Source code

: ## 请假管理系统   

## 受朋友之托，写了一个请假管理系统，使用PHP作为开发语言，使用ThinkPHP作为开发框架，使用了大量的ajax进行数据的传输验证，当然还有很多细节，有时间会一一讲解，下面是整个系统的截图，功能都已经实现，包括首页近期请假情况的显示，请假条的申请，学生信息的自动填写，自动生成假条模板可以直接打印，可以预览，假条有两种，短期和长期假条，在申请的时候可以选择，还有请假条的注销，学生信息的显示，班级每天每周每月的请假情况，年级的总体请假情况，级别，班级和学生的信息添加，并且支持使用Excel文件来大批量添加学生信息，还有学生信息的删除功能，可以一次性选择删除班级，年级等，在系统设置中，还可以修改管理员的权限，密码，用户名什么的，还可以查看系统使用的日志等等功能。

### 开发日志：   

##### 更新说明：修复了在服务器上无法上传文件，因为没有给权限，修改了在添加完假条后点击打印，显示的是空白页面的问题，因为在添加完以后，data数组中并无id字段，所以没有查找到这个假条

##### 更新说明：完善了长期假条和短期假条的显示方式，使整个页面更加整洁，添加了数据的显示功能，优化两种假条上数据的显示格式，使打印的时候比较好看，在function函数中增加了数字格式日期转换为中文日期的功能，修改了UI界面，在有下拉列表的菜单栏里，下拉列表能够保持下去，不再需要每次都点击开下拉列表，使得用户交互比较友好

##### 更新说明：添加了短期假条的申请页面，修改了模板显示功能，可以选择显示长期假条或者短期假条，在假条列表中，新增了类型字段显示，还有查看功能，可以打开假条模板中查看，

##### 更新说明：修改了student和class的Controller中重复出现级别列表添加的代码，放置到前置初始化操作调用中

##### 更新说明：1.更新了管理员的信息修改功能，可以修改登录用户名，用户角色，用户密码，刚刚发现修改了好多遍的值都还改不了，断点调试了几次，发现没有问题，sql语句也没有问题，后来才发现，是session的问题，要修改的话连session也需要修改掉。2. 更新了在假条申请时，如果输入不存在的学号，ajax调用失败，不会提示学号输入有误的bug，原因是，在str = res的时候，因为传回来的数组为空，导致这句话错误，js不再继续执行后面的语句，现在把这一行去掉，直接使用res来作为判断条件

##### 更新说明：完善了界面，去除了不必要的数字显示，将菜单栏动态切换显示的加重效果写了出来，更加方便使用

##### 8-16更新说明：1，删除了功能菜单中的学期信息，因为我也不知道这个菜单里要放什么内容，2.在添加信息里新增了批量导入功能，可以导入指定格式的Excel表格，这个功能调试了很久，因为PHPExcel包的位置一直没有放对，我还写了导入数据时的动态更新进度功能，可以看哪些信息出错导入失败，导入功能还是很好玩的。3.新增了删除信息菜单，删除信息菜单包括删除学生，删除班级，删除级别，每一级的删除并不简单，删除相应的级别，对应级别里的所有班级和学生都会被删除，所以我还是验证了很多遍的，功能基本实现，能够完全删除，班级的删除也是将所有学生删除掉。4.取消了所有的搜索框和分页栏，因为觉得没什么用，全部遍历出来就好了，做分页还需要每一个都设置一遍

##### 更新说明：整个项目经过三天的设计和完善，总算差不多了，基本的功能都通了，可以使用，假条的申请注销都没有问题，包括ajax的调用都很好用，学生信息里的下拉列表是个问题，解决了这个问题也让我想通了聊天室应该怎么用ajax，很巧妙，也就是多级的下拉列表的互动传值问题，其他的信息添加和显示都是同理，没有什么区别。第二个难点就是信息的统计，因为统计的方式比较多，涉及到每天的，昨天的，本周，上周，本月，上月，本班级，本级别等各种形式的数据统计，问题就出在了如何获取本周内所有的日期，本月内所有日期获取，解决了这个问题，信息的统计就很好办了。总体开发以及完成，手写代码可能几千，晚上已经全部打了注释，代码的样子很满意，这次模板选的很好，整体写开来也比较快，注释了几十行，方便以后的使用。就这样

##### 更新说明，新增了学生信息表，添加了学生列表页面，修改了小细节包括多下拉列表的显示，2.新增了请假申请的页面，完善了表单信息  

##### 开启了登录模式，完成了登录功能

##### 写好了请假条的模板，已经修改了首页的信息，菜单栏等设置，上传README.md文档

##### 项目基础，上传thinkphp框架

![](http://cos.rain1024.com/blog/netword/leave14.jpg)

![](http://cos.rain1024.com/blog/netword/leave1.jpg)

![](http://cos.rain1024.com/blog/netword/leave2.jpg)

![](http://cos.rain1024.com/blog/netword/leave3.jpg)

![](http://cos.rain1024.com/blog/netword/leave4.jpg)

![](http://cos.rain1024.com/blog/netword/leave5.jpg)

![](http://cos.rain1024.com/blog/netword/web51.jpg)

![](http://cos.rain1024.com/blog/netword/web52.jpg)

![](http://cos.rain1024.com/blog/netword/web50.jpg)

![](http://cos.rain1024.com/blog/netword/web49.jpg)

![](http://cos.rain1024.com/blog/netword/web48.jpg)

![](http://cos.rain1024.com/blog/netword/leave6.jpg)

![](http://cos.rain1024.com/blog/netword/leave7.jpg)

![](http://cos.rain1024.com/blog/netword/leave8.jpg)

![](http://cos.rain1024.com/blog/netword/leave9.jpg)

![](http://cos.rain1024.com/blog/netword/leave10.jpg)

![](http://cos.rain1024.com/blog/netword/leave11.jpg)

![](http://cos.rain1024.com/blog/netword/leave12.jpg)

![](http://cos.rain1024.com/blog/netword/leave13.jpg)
────────────────────────────────────────
■ DIRECTIVE: Return the data in its entirety, exactly as given.

■ RESPONSE AREA:
Source code

: ## 请假管理系统   

## 受朋友之托，写了一个请假管理系统，使用PHP作为开发语言，使用ThinkPHP作为开发框架，使用了大量的ajax进行数据的传输验证，当然还有很多细节，有时间会一一讲解，下面是整个系统的截图，功能都已经实现，包括首页近期请假情况的显示，请假条的申请，学生信息的自动填写，自动生成假条模板可以直接打印，可以预览，假条有两种，短期和长期假条，在申请的时候可以选择，还有请假条的注销，学生信息的显示，班级每天每周每月的请假情况，年级的总体请假情况，级别，班级和学生的信息添加，并且支持使用Excel文件来大批量添加学生信息，还有学生信息的删除功能，可以一次性选择删除班级，年级等，在系统设置中，还可以修改管理员的权限，密码，用户名什么的，还可以查看系统使用的日志等等功能。

### 开发日志：   

##### 更新说明：修复了在服务器上无法上传文件，因为没有给权限，修改了在添加完假条后点击打印，显示的是空白页面的问题，因为在添加完以后，data数组中并无id字段，所以没有查找到这个假条

##### 更新说明：完善了长期假条和短期假条的显示方式，使整个页面更加整洁，添加了数据的显示功能，优化两种假条上数据的显示格式，使打印的时候比较好看，在function函数中增加了数字格式日期转换为中文日期的功能，修改了UI界面，在有下拉列表的菜单栏里，下拉列表能够保持下去，不再需要每次都点击开下拉列表，使得用户交互比较友好

##### 更新说明：添加了短期假条的申请页面，修改了模板显示功能，可以选择显示长期假条或者短期假条，在假条列表中，新增了类型字段显示，还有查看功能，可以打开假条模板中查看，

##### 更新说明：修改了student和class的Controller中重复出现级别列表添加的代码，放置到前置初始化操作调用中

##### 更新说明：1.更新了管理员的信息修改功能，可以修改登录用户名，用户角色，用户密码，刚刚发现修改了好多遍的值都还改不了，断点调试了几次，发现没有问题，sql语句也没有问题，后来才发现，是session的问题，要修改的话连session也需要修改掉。2. 更新了在假条申请时，如果输入不存在的学号，ajax调用失败，不会提示学号输入有误的bug，原因是，在str = res的时候，因为传回来的数组为空，导致这句话错误，js不再继续执行后面的语句，现在把这一行去掉，直接使用res来作为判断条件

##### 更新说明：完善了界面，去除了不必要的数字显示，将菜单栏动态切换显示的加重效果写了出来，更加方便使用

##### 8-16更新说明：1，删除了功能菜单中的学期信息，因为我也不知道这个菜单里要放什么内容，2.在添加信息里新增了批量导入功能，可以导入指定格式的Excel表格，这个功能调试了很久，因为PHPExcel包的位置一直没有放对，我还写了导入数据时的动态更新进度功能，可以看哪些信息出错导入失败，导入功能还是很好玩的。3.新增了删除信息菜单，删除信息菜单包括删除学生，删除班级，删除级别，每一级的删除并不简单，删除相应的级别，对应级别里的所有班级和学生都会被删除，所以我还是验证了很多遍的，功能基本实现，能够完全删除，班级的删除也是将所有学生删除掉。4.取消了所有的搜索框和分页栏，因为觉得没什么用，全部遍历出来就好了，做分页还需要每一个都设置一遍

##### 更新说明：整个项目经过三天的设计和完善，总算差不多了，基本的功能都通了，可以使用，假条的申请注销都没有问题，包括ajax的调用都很好用，学生信息里的下拉列表是个问题，解决了这个问题也让我想通了聊天室应该怎么用ajax，很巧妙，也就是多级的下拉列表的互动传值问题，其他的信息添加和显示都是同理，没有什么区别。第二个难点就是信息的统计，因为统计的方式比较多，涉及到每天的，昨天的，本周，上周，本月，上月，本班级，本级别等各种形式的数据统计，问题就出在了如何获取本周内所有的日期，本月内所有日期获取，解决了这个问题，信息的统计就很好办了。总体开发以及完成，手写代码可能几千，晚上已经全部打了注释，代码的样子很满意，这次模板选的很好，整体写开来也比较快，注释了几十行，方便以后的使用。就这样

##### 更新说明，新增了学生信息表，添加了学生列表页面，修改了小细节包括多下拉列表的显示，2.新增了请假申请的页面，完善了表单信息  

##### 开启了登录模式，完成了登录功能

##### 写好了请假条的模板，已经修改了首页的信息，菜单栏等设置，上传README.md文档

##### 项目基础，上传thinkphp框架

![](http://cos.rain1024.com/blog/netword/leave14.jpg)

![](http://cos.rain1024.com/blog/netword/leave1.jpg)

![](http://cos.rain1024.com/blog/netword/leave2.jpg)

![](http://cos.rain1024.com/blog/netword/leave3.jpg)

![](http://cos.rain1024.com/blog/netword/leave4.jpg)

![](http://cos.rain1024.com/blog/netword/leave5.jpg)

![](http://cos.rain1024.com/blog/netword/web51.jpg)

![](http://cos.rain1024.com/blog/netword/web52.jpg)

![](http://cos.rain1024.com/blog/netword/web50.jpg)

![](http://cos.rain1024.com/blog/netword/web49.jpg)

![](http://cos.rain1024.com/blog/netword/web48.jpg)

![](http://cos.rain1024.com/blog/netword/leave6.jpg)

![](http://cos.rain1024.com/blog/netword/leave7.jpg)

![](http://cos.rain1024.com/blog/netword/leave8.jpg)

![](http://cos.rain1024.com/blog/netword/leave9.jpg)

![](http://cos.rain1024.com/blog/netword/leave10.jpg)

![](http://cos.rain1024.com/blog/netword/leave11.jpg)

![](http://cos.rain1024.com/blog/netword/leave12.jpg)

![](http://cos.rain1024.com/blog/netword/leave13.jpg)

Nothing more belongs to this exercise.